Roberto Baggio

Roberto Baggio
Il Divin Codino

Wednesday 1 August 2012

Spain's Quick-Passing Game Lacks Football's Greatest Skill

Since the World Cup of 1994 I have always been extolling the virtues of Spain - though, in the past, they looked like a team that was never going to win anything. That's to let you know that I can claim a long-time adherence to the Spanish style. And that is also by the way of unloading some of the guilt I feel as I now pick fault with it.
The Spanish have most beautifully reminded us that football is a game that is best played with the ball on the ground. That is where it can be coaxed and cajoled by the skilled players. The intricacy and artistry of such a game exposes the sheer crudity of a style based on aerial play in which the ball spends long periods in the air, uncontrolled by anyone.
My problem with Spain now is that, having got the ball back where it belongs, they fail to make much use of what is surely the sport's supreme skill: dribbling. The supreme skill, the unique skill, the most exciting and the most entertaining skill, going back to the days when the sport was known as "the dribbling game".

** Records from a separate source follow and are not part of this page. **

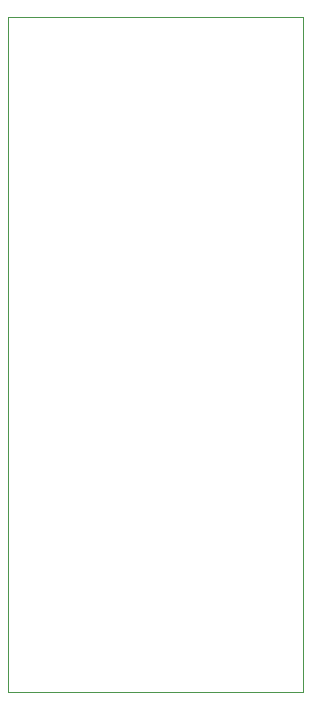
<source format=gbr>
%TF.GenerationSoftware,KiCad,Pcbnew,8.0.6*%
%TF.CreationDate,2024-11-07T13:50:09-03:00*%
%TF.ProjectId,fritzen-pro-micro,66726974-7a65-46e2-9d70-726f2d6d6963,rev?*%
%TF.SameCoordinates,Original*%
%TF.FileFunction,Profile,NP*%
%FSLAX46Y46*%
G04 Gerber Fmt 4.6, Leading zero omitted, Abs format (unit mm)*
G04 Created by KiCad (PCBNEW 8.0.6) date 2024-11-07 13:50:09*
%MOMM*%
%LPD*%
G01*
G04 APERTURE LIST*
%TA.AperFunction,Profile*%
%ADD10C,0.050000*%
%TD*%
G04 APERTURE END LIST*
D10*
X73000000Y-65700000D02*
X73000000Y-89500000D01*
X48000000Y-32400000D02*
X73000000Y-32400000D01*
X48000000Y-89500000D02*
X48000000Y-32400000D01*
X73000000Y-32400000D02*
X73000000Y-65700000D01*
X73000000Y-89500000D02*
X48000000Y-89500000D01*
M02*

</source>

The atrophy of dribbling in sport is not blamed on Spain. A thoroughly unpleasant anti-dribbling culture has been allowed to grow up within football which sees dribbling as nothing more than a circus act, hot-dogging performed simply to show off and make fools of defenders.
A few tears back the anti-dribbling mentality came to the surface in, of all places, Brazil. In 2002 a player was yellow-carded for performing a series of step-overs on front of an opponent, with the referee judging him guilty of trying to provoke the opponent.
Under this mentality, the defenders feel entitled to retaliate, to foul and kick the dribblers.
Dribbling has become a dangerous, and therefore an endangered skill.
Robinho's early dribbling exploits for Santos in Brazil were met with hostility and veiled threats.
"He could end up having his leg broken," said Grêmio goalkeeper Danrlei. Muricy Ramalho, at the time the coach of São Paulo, regretted: "It seems that today you can't do a nice dribble any more."
Some players still try. Cristiano Ronaldo certainly does, and he in turn has been threatened. "After two minutes we will normally have to attack Ronaldo so much that he will have to leave the field," was Belgium goalkeeper Stijn Stijnen's matter-of-fact comment.
But it is of course Lionel Messi who currently personifies the magic of dribbling. It is Messi who makes Barcelona so much more complete a team than Spain. More complete, more dangerous and certainly more exciting. The brilliance of Messi's curling left-footed shot that scored the winning goal for Argentina in a recent 4-3 win over Brazil was unmistakable. But the quick surging dribble that led up to it, those few moments of thrilling suspense, made this goal so much more than the shot itself. Just as the final shot with which Diego Maradona scored in 1986 against England was totally eclipsed by the brilliance of the dribbling that preceded it.
Wonderful goals, complete football, goals. We don't get much dribbling from Spain. Why is that? Have the anti-dribbling forces won this battle? Have they made their view that dribbling is a provocation, the orthodox view? Is the cynicism of "he had to take him down, what else could he do?" now so widely accepted that it's OK to ignore the rules of the game in order to stop a dribbler?
Spain, with their quick-passing, on-the-ground possession game have found a superb answer to the curse of defensive play. But have they also found it necessary to sacrifice football's most precious skill, only because it might cause them to lose hold of the ball?